2. Number of experts used to establish the ground truth for the test set and the qualifications of those experts: Not applicable or not explicitly stated. For a diagnostic ultrasound system, "ground truth" typically refers to the physical and functional performance of the device against engineering specifications and industry standards, rather than expert interpretation of images for a specific disease. The "ground truth" for compliance with standards would be established by internal engineering and quality control teams.

3. Adjudication method for the test set: Not applicable or not explicitly stated. This concept (e.g., 2+1, 3+1) is typically relevant for studies involving human interpretation where discrepancies need to be resolved, usually for AI/CADe devices. This is not a performance study as would be conducted for an AI device.

4. If a multi-reader multi-case (MRMC) comparative effectiveness study was done, If so, what was the effect size of how much human readers improve with AI vs without AI assistance: Not applicable. This is not an AI or CADe device, but a general-purpose diagnostic ultrasound system. Hence, no MRMC study or AI-assistance effect size is mentioned.

5. If a standalone (i.e., algorithm only without human-in-the-loop performance) was done: Not applicable. This device is an ultrasound system, not an algorithm, and is designed for human-in-the-loop operation.

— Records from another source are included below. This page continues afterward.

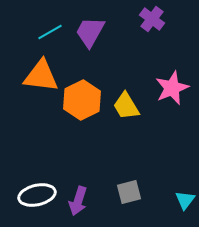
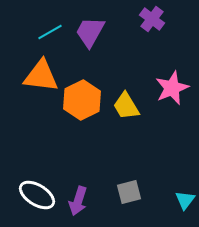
white ellipse: rotated 45 degrees clockwise
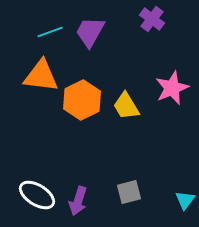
cyan line: rotated 10 degrees clockwise
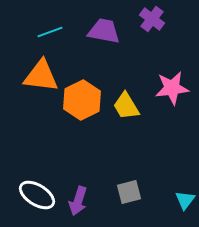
purple trapezoid: moved 14 px right, 1 px up; rotated 72 degrees clockwise
pink star: rotated 16 degrees clockwise
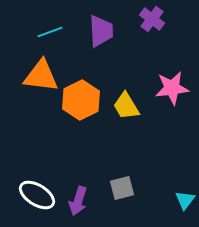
purple trapezoid: moved 3 px left; rotated 76 degrees clockwise
orange hexagon: moved 1 px left
gray square: moved 7 px left, 4 px up
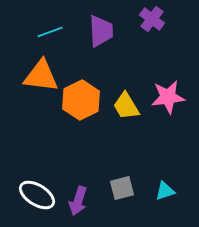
pink star: moved 4 px left, 9 px down
cyan triangle: moved 20 px left, 9 px up; rotated 35 degrees clockwise
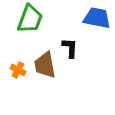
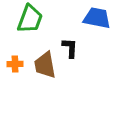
orange cross: moved 3 px left, 6 px up; rotated 28 degrees counterclockwise
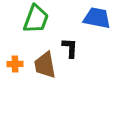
green trapezoid: moved 6 px right
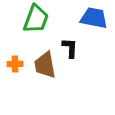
blue trapezoid: moved 3 px left
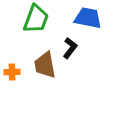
blue trapezoid: moved 6 px left
black L-shape: rotated 35 degrees clockwise
orange cross: moved 3 px left, 8 px down
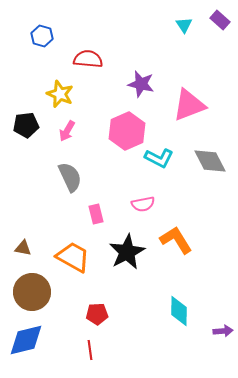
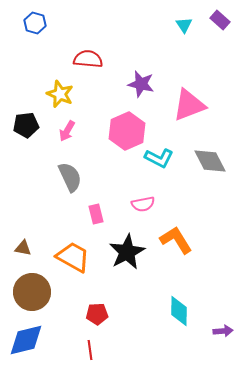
blue hexagon: moved 7 px left, 13 px up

6. The type of ground truth used (expert consensus, pathology, outcomes data, etc.): The "ground truth" in this context refers to compliance with safety and performance standards for an ultrasound system. This includes:

   • Engineering specifications and test results: Measuring acoustic output (NEMA UD 2 & 3), electrical safety (IEC 60601 series), and biocompatibility (ISO 10993-1).
   • Functional performance: Verifying the device's ability to operate in the stated modes (B, M, Doppler, etc.) and for the specified clinical applications, likely through phantom testing and internal verification.
   • Comparison to predicate devices: Demonstration that its performance is "as safe and effective" as established, legally marketed predicate devices, implying similar image quality and diagnostic capabilities.

7. The sample size for the training set: Not applicable. This device is a traditional hardware and software diagnostic ultrasound system, not an AI/machine learning product that requires training data in the AI sense.

8. How the ground truth for the training set was established: Not applicable, as it's not an AI/machine learning device.